Document text:
┌────────

Drawing on oral and written testimonies from academics and students who have made complaints about harassment, bullying, and unequal working conditions at universities, Ahmed explores the gap between what is supposed to happen when complaints are made and what actually happens.
 
To make complaints within institutions is to learn how they work and for whom they work: complaint as feminist pedagogy. Ahmed explores how complaints are made behind closed doors and how doors are often closed on those who complain. To open these doors---to get complaints through, keep them going, or keep them alive---Ahmed emphasizes, requires forming new kinds of collectives. This book offers a systematic analysis of the methods used to stop complaints and a powerful and poetic meditation on what complaints can be used to do. Following a long lineage of Black feminist and feminist of color critiques of the university, Ahmed delivers a timely consideration of how institutional change becomes possible and why it is necessary.

└────────

Assignment A:
List every kind of problem that, according to the book description, the academics and students complained about at universities.

Material shown:
┌────────

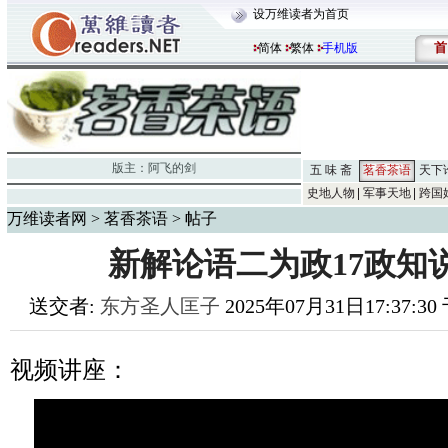
设万维读者为首页
首
简体
繁体
手机版
版主：
阿飞的剑
五 味 斋
茗香茶语
天下
史地人物
军事天地
跨国
万维读者网
>
茗香茶语
> 帖子
新解论语二为政17政知说
送交者:
东方圣人匡子
2025年07月31日17:37:3
视频讲座：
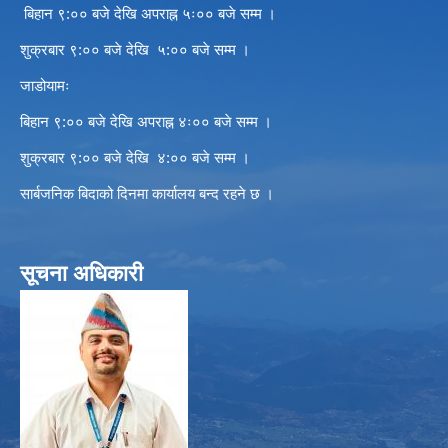
बिहान ९:०० बजे देखि अपराह्न ५ः०० बजे सम्म ।
शुक्रबार ९:०० बजे देखि ५:०० बजे सम्म ।
जाडोयामः
बिहान ९:०० बजे देखि अपराह्न ४ः०० बजे सम्म ।
शुक्रबार ९:०० बजे देखि ४:०० बजे सम्म ।
सार्बजनिक बिदाको दिनमा कार्यालय बन्द रहने छ ।
सूचना अधिकारी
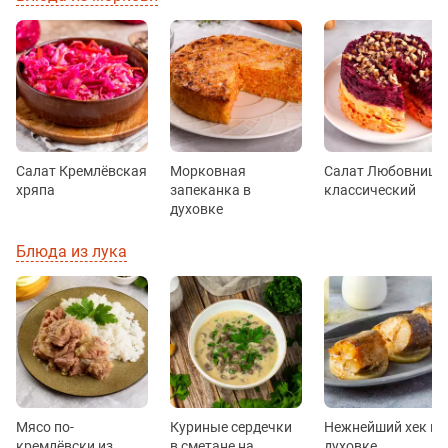
Салат Кремлёвская
Морковная
Салат Любовница
хряпа
запеканка в
классический
духовке
Блюда из лука
Мясо по-
Куриные сердечки
Нежнейший хек в
кремлёвски из
в сметане на
духовке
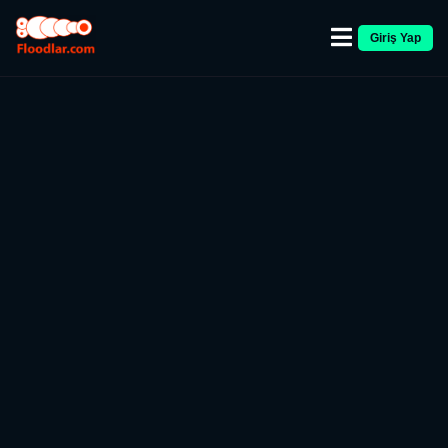
Giriş Yap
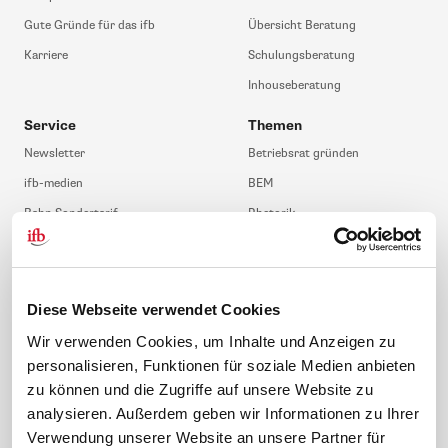
Gute Gründe für das ifb
Übersicht Beratung
Karriere
Schulungsberatung
Inhouseberatung
Service
Themen
Newsletter
Betriebsrat gründen
ifb-medien
BEM
Bahn Sondertarif
Rhetorik
meinifb
BR-Wahl
Downloads & Formulare
SBV-Wahl
FAQ
JAV-Wahl
Diese Webseite verwendet Cookies
ifb-App Betriebsrat360
Wir verwenden Cookies, um Inhalte und Anzeigen zu
personalisieren, Funktionen für soziale Medien anbieten
News. Wissen. Themen.
Folgen Sie uns
zu können und die Zugriffe auf unsere Website zu
News & Fachthemen
analysieren. Außerdem geben wir Informationen zu Ihrer
Lexikon
Verwendung unserer Website an unsere Partner für
Sicherheit durch geprüfte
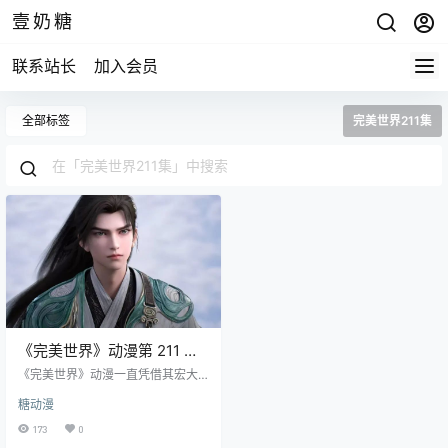
壹奶糖
联系站长
加入会员
全部标签
完美世界211集
《完美世界》动漫第 211 集
预告：石昊勇闯无人区，神
《完美世界》动漫一直凭借其宏大
秘元素接踵而至
的世界观和跌宕起伏的剧情吸引着
糖动漫
众多粉丝，随着第 211 集预告的更
新，新的冒险篇章即将拉开帷幕，
173
0
一系列关键信息吊足了观众的胃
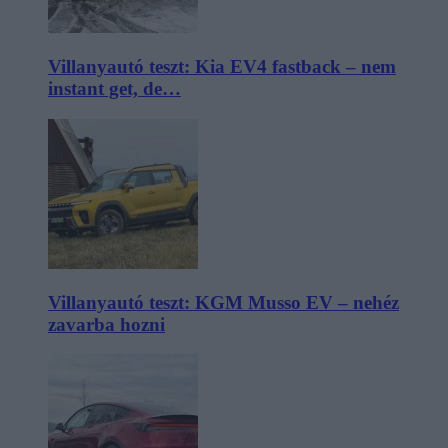
Villanyautó teszt: Kia EV4 fastback – nem
instant get, de…
Villanyautó teszt: KGM Musso EV – nehéz
zavarba hozni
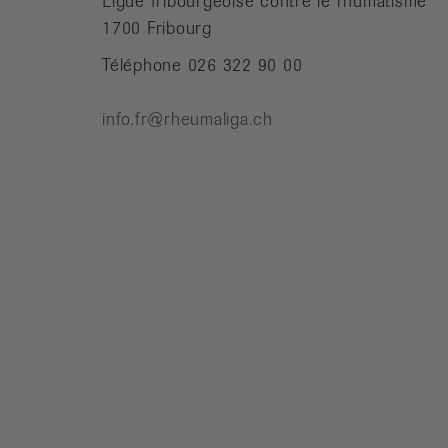
Ligue fribourgeoise contre le rhumatisme
1700 Fribourg
Téléphone 026 322 90 00
info.fr@rheumaliga.ch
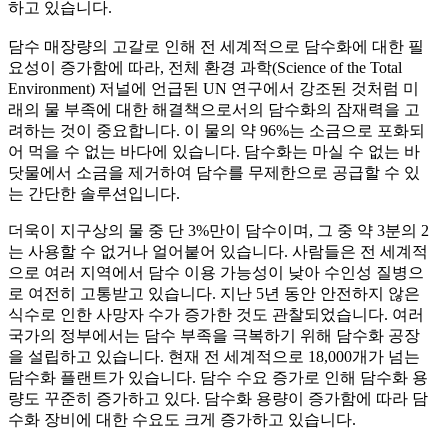
하고 있습니다.
담수 매장량의 고갈로 인해 전 세계적으로 담수화에 대한 필
요성이 증가함에 따라, 전체 환경 과학(Science of the Total
Environment) 저널에 언급된 UN 연구에서 강조된 것처럼 미
래의 물 부족에 대한 해결책으로서의 담수화의 잠재력을 고
려하는 것이 중요합니다. 이 물의 약 96%는 소금으로 포화되
어 먹을 수 없는 바다에 있습니다. 담수화는 마실 수 없는 바
닷물에서 소금을 제거하여 담수를 무제한으로 공급할 수 있
는 간단한 솔루션입니다.
더욱이 지구상의 물 중 단 3%만이 담수이며, 그 중 약 3분의 2
는 사용할 수 없거나 얼어붙어 있습니다. 사람들은 전 세계적
으로 여러 지역에서 담수 이용 가능성이 낮아 수인성 질병으
로 여전히 고통받고 있습니다. 지난 5년 동안 안전하지 않은
식수로 인한 사망자 수가 증가한 것도 관찰되었습니다. 여러
국가의 정부에서는 담수 부족을 극복하기 위해 담수화 공장
을 설립하고 있습니다. 현재 전 세계적으로 18,000개가 넘는
담수화 플랜트가 있습니다. 담수 수요 증가로 인해 담수화 용
량도 꾸준히 증가하고 있다. 담수화 용량이 증가함에 따라 담
수화 장비에 대한 수요도 크게 증가하고 있습니다.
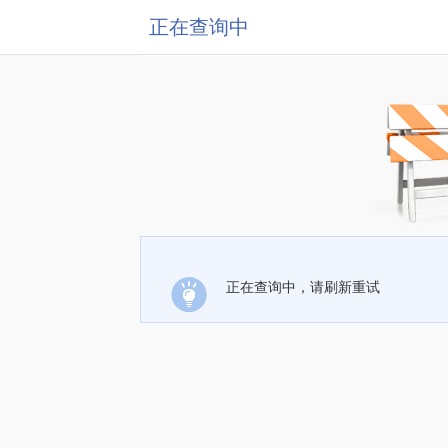
正在查询中
正在查询中，请刷新重试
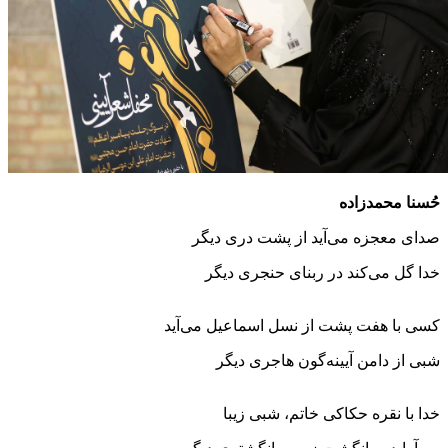
حُسنا محمدزاده
صدای معجزه می‌آید از پشت دری دیگر
خدا گل می‌کند در ربنای حنجری دیگر
کسی با هفت پشت از نسل اسماعیل می‌آید
شبی از دامن آیینه‌گون‌ هاجری دیگر
خدا با نقره حکاکی خاتم، شبی زیبا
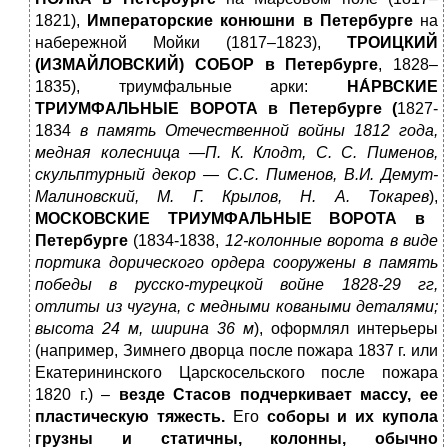
1821),
Императорские конюшни
в Петербурге
на
набережной Мойки (1817–1823),
ТРОИЦКИЙ
(ИЗМАЙЛОВСКИЙ) СОБОР в Петербурге
, 1828–
1835), триумфальные арки:
НА́РВСКИЕ
ТРИУМФАЛЬНЫЕ ВОРОТА в Петербурге (
1827-
1834
в память Отечественной войны 1812 года,
медная колесница —П. К. Клодт, С. С. Пименов,
скульптурный декор —
С.С. Пименов, В.И. Демут-
Малиновский
, М. Г. Крылов, Н. А. Токарев
),
МОСКОВСКИЕ ТРИУМФАЛЬНЫЕ ВОРОТА в
Петербурге
(1834-1838,
12-колонные ворота в виде
портика дорического ордера сооружены в память
победы в русско-турецкой войне 1828-29 гг,
отлиты из чугуна, с медными коваными деталями;
высота 24 м, ширина 36 м
), оформлял интерьеры
(например, Зимнего дворца после пожара 1837 г. или
Екатерининского Царскосельского после пожара
1820 г.) –
везде Стасов подчеркивает массу, ее
пластическую тяжесть.
Его
соборы и их купола
грузны и статичны, колонны, обычно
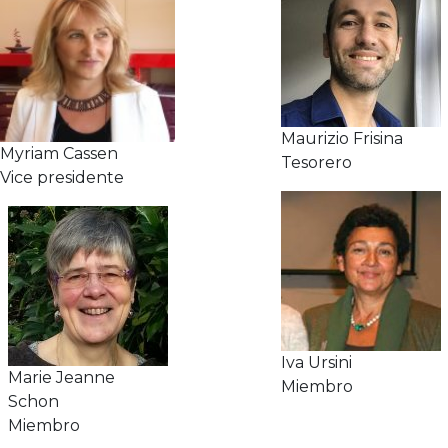
Maurizio Frisina
Myriam Cassen
Tesorero
Vice presidente
Iva Ursini
Marie Jeanne
Miembro
Schon
Miembro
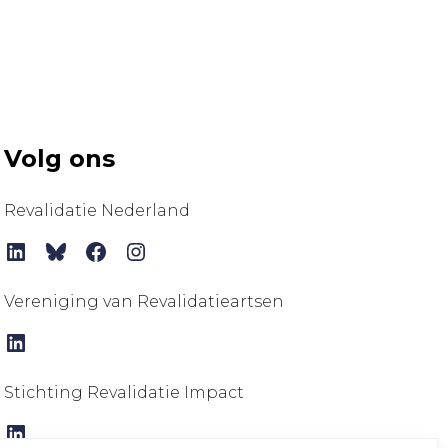
Volg ons
Revalidatie Nederland
LinkedIn
Bluesky
Facebook
Instagram
Vereniging van Revalidatieartsen
LinkedIn
Stichting Revalidatie Impact
LinkedIn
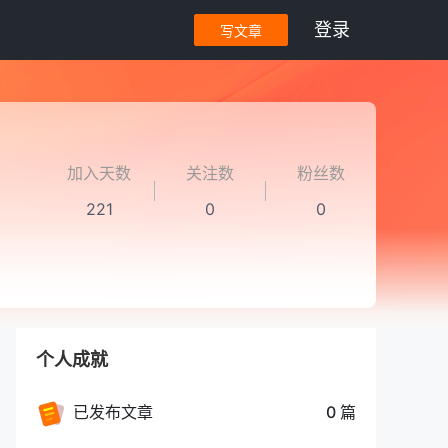
登录
写文章
加入天数
关注数
粉丝数
221
0
0
个人成就
已发布文章
0 篇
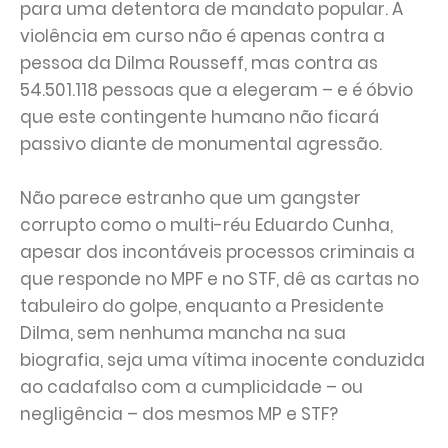
para uma detentora de mandato popular. A
violência em curso não é apenas contra a
pessoa da Dilma Rousseff, mas contra as
54.501.118 pessoas que a elegeram – e é óbvio
que este contingente humano não ficará
passivo diante de monumental agressão.
Não parece estranho que um gangster
corrupto como o multi-réu Eduardo Cunha,
apesar dos incontáveis processos criminais a
que responde no MPF e no STF, dê as cartas no
tabuleiro do golpe, enquanto a Presidente
Dilma, sem nenhuma mancha na sua
biografia, seja uma vítima inocente conduzida
ao cadafalso com a cumplicidade – ou
negligência – dos mesmos MP e STF?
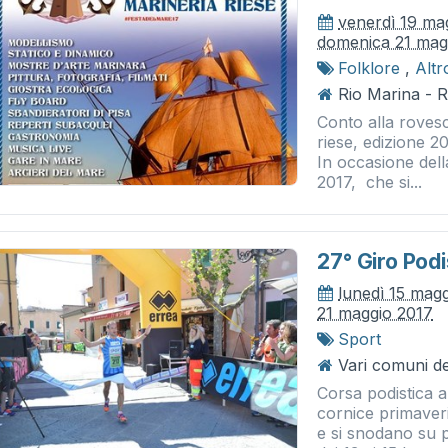
venerdì 19 ma
domenica 21 mag
Folklore
,
Altr
Rio Marina - 
Conto alla rovesc
riese, edizione 2
In occasione dell
2017, che si...
27° Giro Podi
lunedì 15 mag
21 maggio 2017
Sport
Vari comuni del
Corsa podistica a
cornice primaveri
e si snodano su p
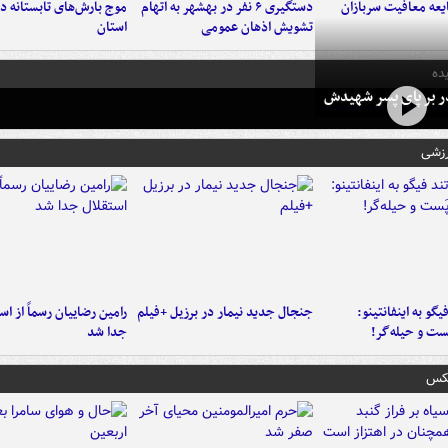
عه معافیت سربازان
دستگیری ۶ نفر در بهشهر به اتهام
تشویش اذهان عمومی
استان
ده
در بر پای پسر شهیدش
رزشی
یگو به اینفانتینو:
جنجال جدید نیمار در برزیل +فیلم
رامین رضاییان رسماً از اس
ست‌ و حیله‌گر!
جدا شد
عکس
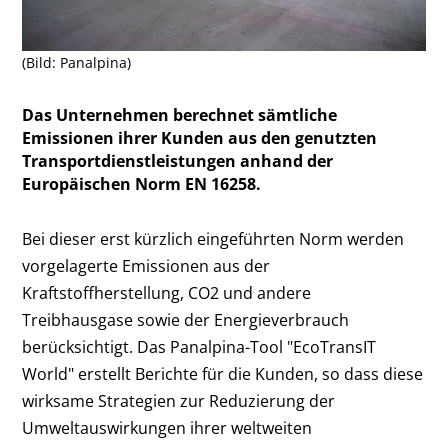
(Bild: Panalpina)
Das Unternehmen berechnet sämtliche
Emissionen ihrer Kunden aus den genutzten
Transportdienstleistungen anhand der
Europäischen Norm EN 16258.
Bei dieser erst kürzlich eingeführten Norm werden
vorgelagerte Emissionen aus der
Kraftstoffherstellung, CO2 und andere
Treibhausgase sowie der Energieverbrauch
berücksichtigt. Das Panalpina-Tool "EcoTransIT
World" erstellt Berichte für die Kunden, so dass diese
wirksame Strategien zur Reduzierung der
Umweltauswirkungen ihrer weltweiten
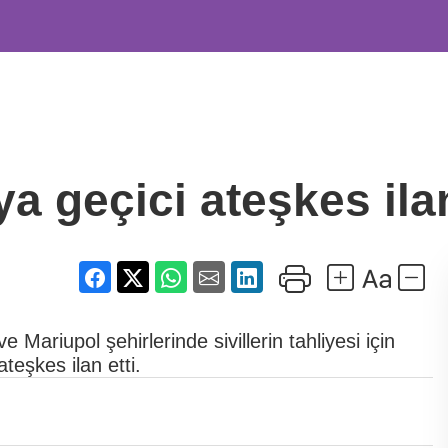
a geçici ateşkes ilan
Mariupol şehirlerinde sivillerin tahliyesi için
teşkes ilan etti.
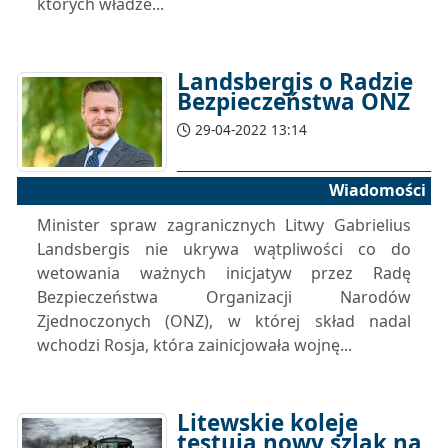
których władze...
Landsbergis o Radzie
Bezpieczeństwa ONZ
29-04-2022 13:14
Wiadomości
Minister spraw zagranicznych Litwy Gabrielius
Landsbergis nie ukrywa wątpliwości co do
wetowania ważnych inicjatyw przez Radę
Bezpieczeństwa Organizacji Narodów
Zjednoczonych (ONZ), w której skład nadal
wchodzi Rosja, która zainicjowała wojnę...
Litewskie koleje
testują nowy szlak na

└────────

Assignment B:
In the entries, rewrite only the stretch from the line containing "Салат Кремлёвская" through the line containing "info.fr@rheumaliga.ch". Replace each "духовке" with "печи", change nothing else, and leave out the pictures.

Your solution A:
- harassment
- bullying
- unequal working conditions

Your solution B:
Салат Кремлёвская
Морковная
Салат Любовница
хряпа
запеканка в
классический
печи
Блюда из лука
Мясо по-
Куриные сердечки
Нежнейший хек в
кремлёвски из
в сметане на
печи
Giriş Yap
Gute Gründe für das ifb
Übersicht Beratung
Karriere
Schulungsberatung
Inhouseberatung
Service
Themen
Newsletter
Betriebsrat gründen
ifb-medien
BEM
Bahn Sondertarif
Rhetorik
meinifb
BR-Wahl
Downloads & Formulare
SBV-Wahl
FAQ
JAV-Wahl
Diese Webseite verwendet Cookies
ifb-App Betriebsrat360
Wir verwenden Cookies, um Inhalte und Anzeigen zu
personalisieren, Funktionen für soziale Medien anbieten
News. Wissen. Themen.
Folgen Sie uns
zu können und die Zugriffe auf unsere Website zu
News & Fachthemen
analysieren. Außerdem geben wir Informationen zu Ihrer
Lexikon
Verwendung unserer Website an unsere Partner für
Sicherheit durch geprüfte
壹奶糖
联系站长
加入会员
全部标签
完美世界211集
《完美世界》动漫第 211 集
预告：石昊勇闯无人区，神
《完美世界》动漫一直凭借其宏大
秘元素接踵而至
的世界观和跌宕起伏的剧情吸引着
糖动漫
众多粉丝，随着第 211 集预告的更
新，新的冒险篇章即将拉开帷幕，
173
0
一系列关键信息吊足了观众的胃
Villanyautó teszt: Kia EV4 fastback – nem
instant get, de…
Villanyautó teszt: KGM Musso EV – nehéz
zavarba hozni
Ligue fribourgeoise contre le rhumatisme
1700 Fribourg
Téléphone 026 322 90 00
info.fr@rheumaliga.ch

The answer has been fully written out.